JuliaManifolds/Manopt.jl

Robust loss functions for outlier rejection

Opened this issue · 8 comments

Affie commented

Is it possible to use loss functions such as Huber, Tukey, and adaptive in Manopt.jl (specifically RLM)?
Similar to ceres solver: http://ceres-solver.org/nnls_modeling.html#lossfunction

Not at the moment but it looks like a relatively simple modification of RLM to support it. The rescaling described in http://ceres-solver.org/nnls_modeling.html#theory looks like it would work for RLM too.

@kellertuer do you think it would be better to add robustification support to the current implementation of RLM or make a separate implementation?

In the Exact Penalty Method (EPM) that is included in the method itself, so I think that would be fitting here as well. We even have types already for different types of relaxations (e.g. Huber).

If we extend those and use them in RLM as well, I think that would be great.

edit: to provide a link, we currently have https://manoptjl.org/stable/solvers/exact_penalty_method/#Manopt.SmoothingTechnique – those could either be extended or combined into a common framework of robustifcation / smoothing.

Cool 👍 . RLM seems to need a somewhat different interface though.

Sure, no problem – maybe we can also revise the interface with EPM a bit to have a common one then.

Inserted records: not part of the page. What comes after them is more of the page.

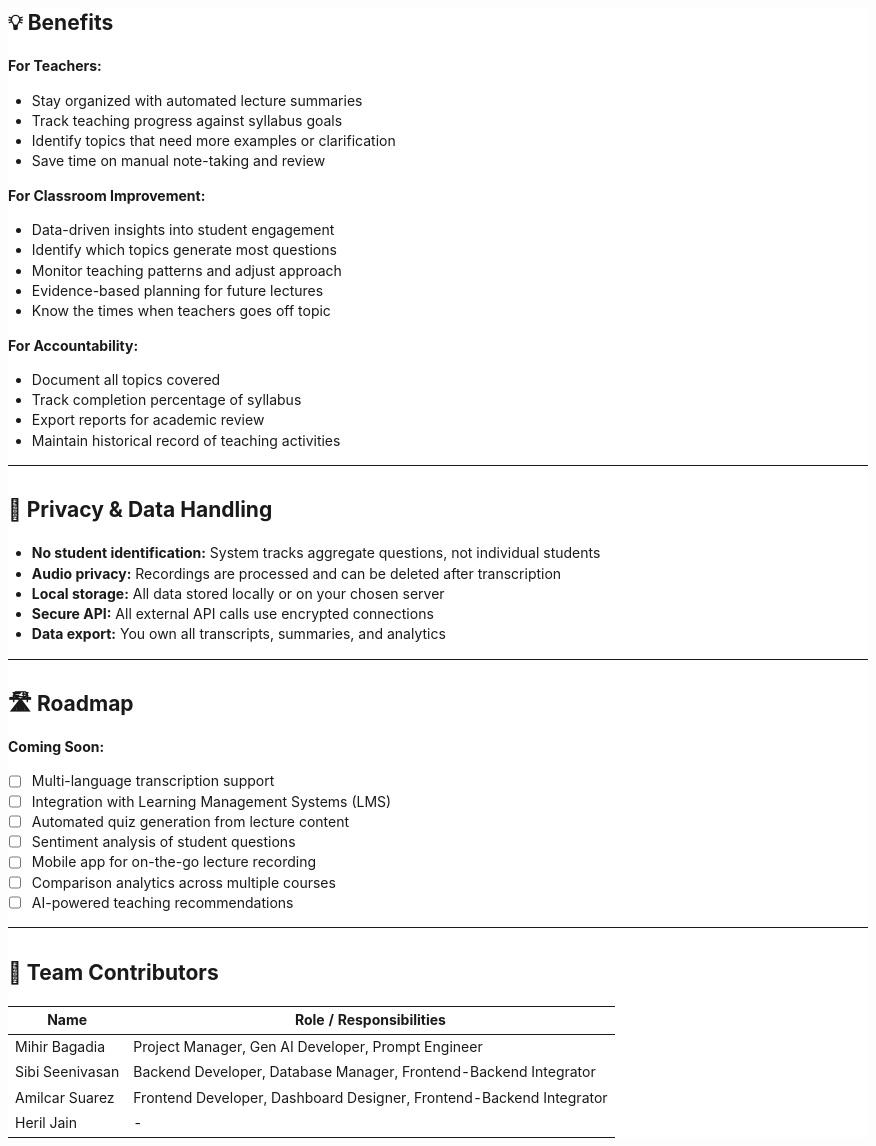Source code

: 
## 💡 Benefits

**For Teachers:**
- Stay organized with automated lecture summaries
- Track teaching progress against syllabus goals
- Identify topics that need more examples or clarification
- Save time on manual note-taking and review

**For Classroom Improvement:**
- Data-driven insights into student engagement
- Identify which topics generate most questions
- Monitor teaching patterns and adjust approach
- Evidence-based planning for future lectures
- Know the times when teachers goes off topic 

**For Accountability:**
- Document all topics covered 
- Track completion percentage of syllabus
- Export reports for academic review
- Maintain historical record of teaching activities

---

## 🔐 Privacy & Data Handling

- **No student identification:** System tracks aggregate questions, not individual students
- **Audio privacy:** Recordings are processed and can be deleted after transcription
- **Local storage:** All data stored locally or on your chosen server
- **Secure API:** All external API calls use encrypted connections
- **Data export:** You own all transcripts, summaries, and analytics

---

## 🛣️ Roadmap

**Coming Soon:**
- [ ] Multi-language transcription support
- [ ] Integration with Learning Management Systems (LMS)
- [ ] Automated quiz generation from lecture content
- [ ] Sentiment analysis of student questions
- [ ] Mobile app for on-the-go lecture recording
- [ ] Comparison analytics across multiple courses
- [ ] AI-powered teaching recommendations

---
## 👥 Team Contributors

| **Name** | **Role / Responsibilities** |
| -------- | --------------------------- |
| Mihir Bagadia | Project Manager, Gen AI Developer, Prompt Engineer |
| Sibi Seenivasan | Backend Developer, Database Manager, Frontend-Backend Integrator |
| Amilcar Suarez | Frontend Developer, Dashboard Designer, Frontend-Backend Integrator |
|Heril Jain | - |
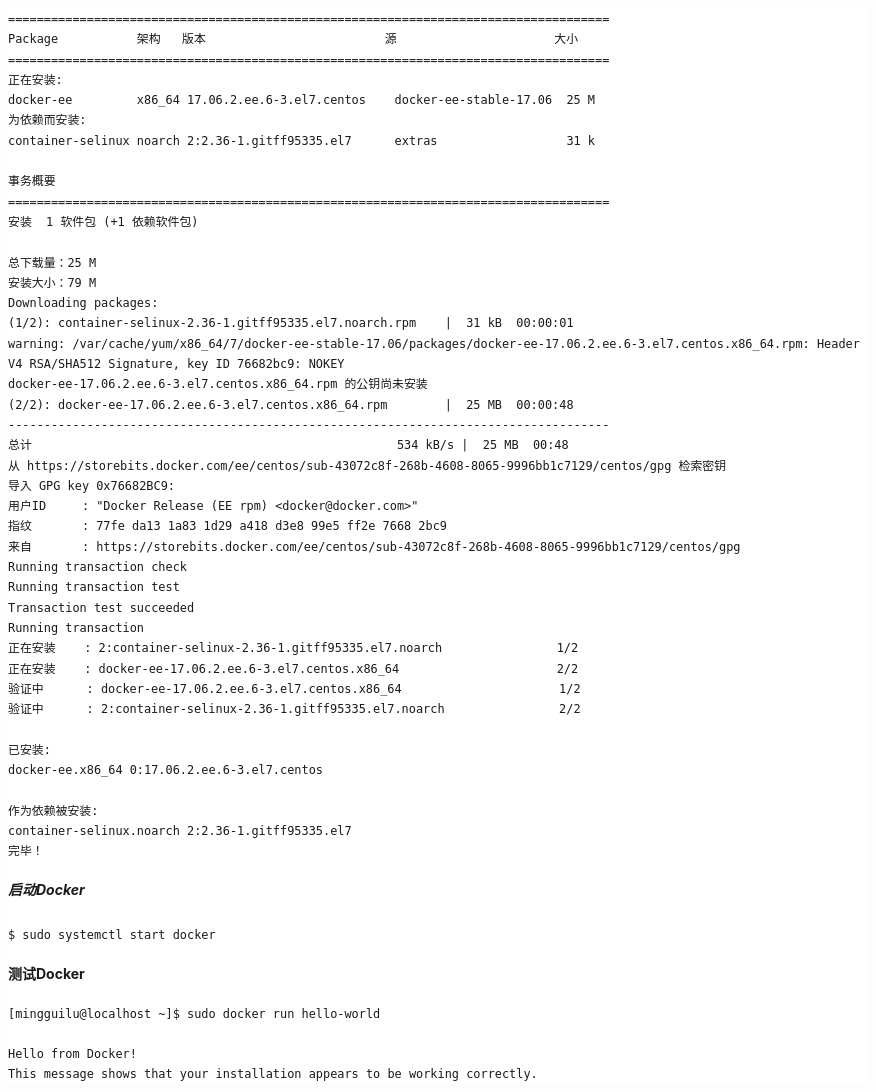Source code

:     ====================================================================================
    Package           架构   版本                         源                      大小
    ====================================================================================
    正在安装:
    docker-ee         x86_64 17.06.2.ee.6-3.el7.centos    docker-ee-stable-17.06  25 M
    为依赖而安装:
    container-selinux noarch 2:2.36-1.gitff95335.el7      extras                  31 k

    事务概要
    ====================================================================================
    安装  1 软件包 (+1 依赖软件包)

    总下载量：25 M
    安装大小：79 M
    Downloading packages:
    (1/2): container-selinux-2.36-1.gitff95335.el7.noarch.rpm    |  31 kB  00:00:01     
    warning: /var/cache/yum/x86_64/7/docker-ee-stable-17.06/packages/docker-ee-17.06.2.ee.6-3.el7.centos.x86_64.rpm: Header V4 RSA/SHA512 Signature, key ID 76682bc9: NOKEY
    docker-ee-17.06.2.ee.6-3.el7.centos.x86_64.rpm 的公钥尚未安装
    (2/2): docker-ee-17.06.2.ee.6-3.el7.centos.x86_64.rpm        |  25 MB  00:00:48     
    ------------------------------------------------------------------------------------
    总计                                                   534 kB/s |  25 MB  00:48     
    从 https://storebits.docker.com/ee/centos/sub-43072c8f-268b-4608-8065-9996bb1c7129/centos/gpg 检索密钥
    导入 GPG key 0x76682BC9:
    用户ID     : "Docker Release (EE rpm) <docker@docker.com>"
    指纹       : 77fe da13 1a83 1d29 a418 d3e8 99e5 ff2e 7668 2bc9
    来自       : https://storebits.docker.com/ee/centos/sub-43072c8f-268b-4608-8065-9996bb1c7129/centos/gpg
    Running transaction check
    Running transaction test
    Transaction test succeeded
    Running transaction
    正在安装    : 2:container-selinux-2.36-1.gitff95335.el7.noarch                1/2 
    正在安装    : docker-ee-17.06.2.ee.6-3.el7.centos.x86_64                      2/2 
    验证中      : docker-ee-17.06.2.ee.6-3.el7.centos.x86_64                      1/2 
    验证中      : 2:container-selinux-2.36-1.gitff95335.el7.noarch                2/2 

    已安装:
    docker-ee.x86_64 0:17.06.2.ee.6-3.el7.centos                                      

    作为依赖被安装:
    container-selinux.noarch 2:2.36-1.gitff95335.el7                                  
    完毕！

##### 启动Docker

    $ sudo systemctl start docker

#### 测试Docker

    [mingguilu@localhost ~]$ sudo docker run hello-world

    Hello from Docker!
    This message shows that your installation appears to be working correctly.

I revisited this and for the most general case (outside of RLM), I have no real idea how that could be done or what that would even mean for an algorithm like Douglas-Rachford for example.

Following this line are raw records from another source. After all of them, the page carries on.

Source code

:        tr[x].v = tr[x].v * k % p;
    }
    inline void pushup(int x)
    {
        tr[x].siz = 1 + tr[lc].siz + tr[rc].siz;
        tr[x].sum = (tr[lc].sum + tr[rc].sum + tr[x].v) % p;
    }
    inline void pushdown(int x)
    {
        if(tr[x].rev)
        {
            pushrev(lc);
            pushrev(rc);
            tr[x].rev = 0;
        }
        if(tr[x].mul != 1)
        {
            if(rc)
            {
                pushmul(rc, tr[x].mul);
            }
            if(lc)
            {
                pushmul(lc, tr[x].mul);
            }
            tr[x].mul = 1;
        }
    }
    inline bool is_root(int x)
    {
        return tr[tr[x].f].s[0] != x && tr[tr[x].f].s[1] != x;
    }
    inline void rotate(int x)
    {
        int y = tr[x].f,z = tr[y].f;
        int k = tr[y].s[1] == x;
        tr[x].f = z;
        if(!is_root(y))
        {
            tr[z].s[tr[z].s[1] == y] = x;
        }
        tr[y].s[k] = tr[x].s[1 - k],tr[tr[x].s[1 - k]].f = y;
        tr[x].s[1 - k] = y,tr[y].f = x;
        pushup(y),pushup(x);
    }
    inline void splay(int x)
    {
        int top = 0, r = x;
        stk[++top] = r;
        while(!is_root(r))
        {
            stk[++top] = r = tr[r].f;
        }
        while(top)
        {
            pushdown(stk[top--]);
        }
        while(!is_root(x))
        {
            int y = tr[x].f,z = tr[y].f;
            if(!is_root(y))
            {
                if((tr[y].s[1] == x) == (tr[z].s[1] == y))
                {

Within RLM, one could really just store the ρ function mentioned in the docs linked above and and apply that element wise.
It would probably be best to have that as a HessianObjective (though a bit verbose for a 1D-function) to store its derivative and second derivative as well, since the Jacobian is affected by this choice though a chain rule as well.

Ah I am not so sure we need the second derivative for now? We only use first order information in RLM for now I think. Then besides that field only the get_cost and get_jacobian! for the NonlinearLeastSquaresObjective have to be adapted.
And probably a GradientObjective (a function and its derivative in the 1D case) I enough flexibility.

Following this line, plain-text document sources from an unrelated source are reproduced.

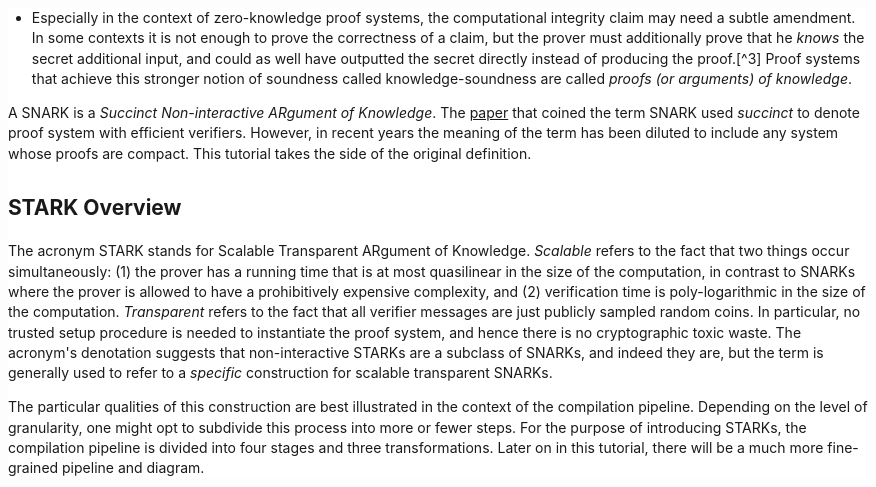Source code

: - Especially in the context of zero-knowledge proof systems, the computational
  integrity claim may need a subtle amendment. In some contexts it is not enough
  to prove the correctness of a claim, but the prover must additionally prove
  that he _knows_ the secret additional input, and could as well have outputted
  the secret directly instead of producing the proof.[^3] Proof systems that
  achieve this stronger notion of soundness called knowledge-soundness are
  called _proofs (or arguments) of knowledge_.

A SNARK is a _Succinct Non-interactive ARgument of Knowledge_. The
[paper](https://eprint.iacr.org/2011/443.pdf) that coined the term SNARK used
_succinct_ to denote proof system with efficient verifiers. However, in recent
years the meaning of the term has been diluted to include any system whose
proofs are compact. This tutorial takes the side of the original definition.

## STARK Overview

The acronym STARK stands for Scalable Transparent ARgument of Knowledge.
_Scalable_ refers to the fact that two things occur simultaneously: (1) the
prover has a running time that is at most quasilinear in the size of the
computation, in contrast to SNARKs where the prover is allowed to have a
prohibitively expensive complexity, and (2) verification time is
poly-logarithmic in the size of the computation. _Transparent_ refers to the
fact that all verifier messages are just publicly sampled random coins. In
particular, no trusted setup procedure is needed to instantiate the proof
system, and hence there is no cryptographic toxic waste. The acronym's
denotation suggests that non-interactive STARKs are a subclass of SNARKs, and
indeed they are, but the term is generally used to refer to a _specific_
construction for scalable transparent SNARKs.

The particular qualities of this construction are best illustrated in the
context of the compilation pipeline. Depending on the level of granularity, one
might opt to subdivide this process into more or fewer steps. For the purpose of
introducing STARKs, the compilation pipeline is divided into four stages and
three transformations. Later on in this tutorial, there will be a much more
fine-grained pipeline and diagram.


[^1]: Also, algebraic _internal_ representation.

I revisited this and for the most general case (outside of RLM), I have no real idea how that could be done or what that would even mean for an algorithm like Douglas-Rachford for example.

I don't think it can work for any loss function, only those without splitting, nonlinear least squares and most likely stochastic optimization, though I couldn't find any papers about what would be the Euclidean variant. Maybe let's tackle each case separately?

Within RLM, one could really just store the ρ function mentioned in the docs linked above and and apply that element wise.
It would probably be best to have that as a HessianObjective (though a bit verbose for a 1D-function) to store its derivative and second derivative as well, since the Jacobian is affected by this choice though a chain rule as well.

Ah I am not so sure we need the second derivative for now? We only use first order information in RLM for now I think. Then besides that field only the get_cost and get_jacobian! for the NonlinearLeastSquaresObjective have to be adapted.
And probably a GradientObjective (a function and its derivative in the 1D case) I enough flexibility.

As far as I can tell, ρ is not applied elementwise to the output of f but only after the squared norm is computed. Also, maybe it would be most natural to store ρ in NonlinearLeastSquaresObjective.

In an earlier post you had the idea of combining robust loss functions with SmoothingTechnique, maybe we can do that instead of representing it as a HessianObjective?

You are right in full generality that might not be possible, so let's just do it for RLM for now.

Yes, storing \rho in the NLSObj would be my idea for now as well, but we have to store its derivative as well, so that is why I was thinking about storing it as a gradient objective to stay generic.

Yes the smoothing techniques are basically the same, though there we handle that with storing a symbol (and only support 2 functions). I am not yet sure how well this can be combined, but it would most probably be the ELM being adapted to the mode here (since their symbol-approach is far more restrictive than storing the smoothing function).